Mendelsohn’s testimony also points to the dangers of future expansion of eligibility for assisted suicide beyond the parameters in the current bill, based on public comments by assisted suicide proponents:
“When Compassion & Choices president Barbara Coombs Lee came to Hartford last October, she declared her support for assisted suicide for people with dementia and cognitive disabilities unable to consent. CT News Junkie quoted her saying, ‘It is an issue for another day but is no less compelling.’ (Compassion & Choices Draws Full House at Real Art Ways for Panel Discussion, Film, Oct. 10, 2014) Dr.
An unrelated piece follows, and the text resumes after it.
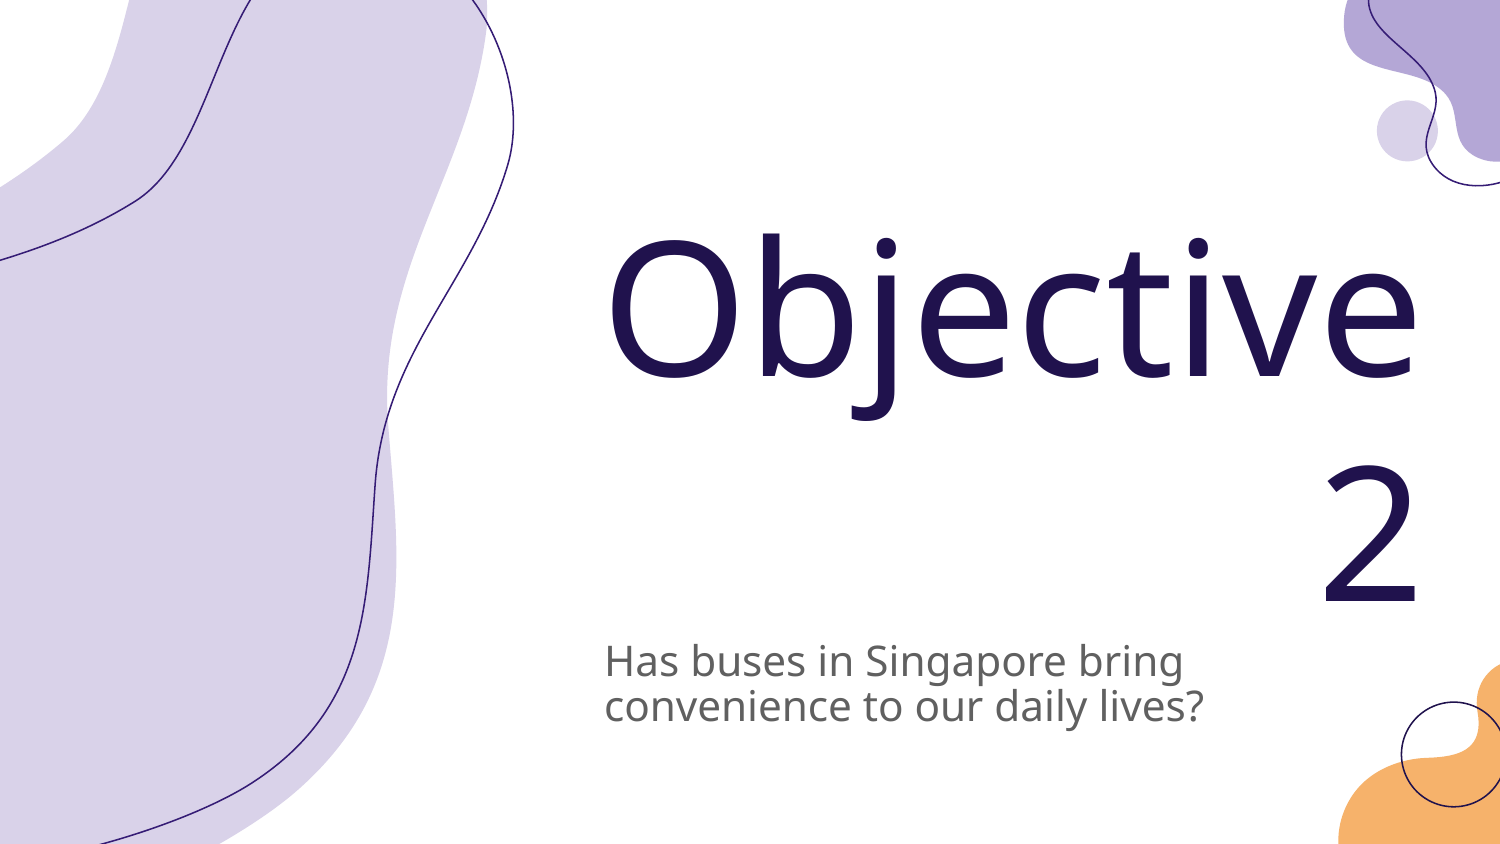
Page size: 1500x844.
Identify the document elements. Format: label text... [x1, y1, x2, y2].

title Objective 2 Has buses in Singapore bring convenience to our daily lives? [514, 212, 1440, 620]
Marcia Angell, leading proponent of the defeated Massachusetts’ assisted suicide ballot question, recently wrote in The New York Review of Books that she now favors euthanasia as well as assisted suicide. (“A Better Way Out,” Jan. 8, 2015.) Oregon is currently debating legislation (HB 3337) that would extend eligibility for assisted suicide from a six month prognosis to one year.”
The Disability Rights Education & Defense Fund’s senior policy analyst Marilyn Golden submitted a compilation of “Some Oregon and Washington State Abuses and Complications.” Hearing testimonies on HB 7015 submitted in advance are available online on the Judiciary Committee’s website.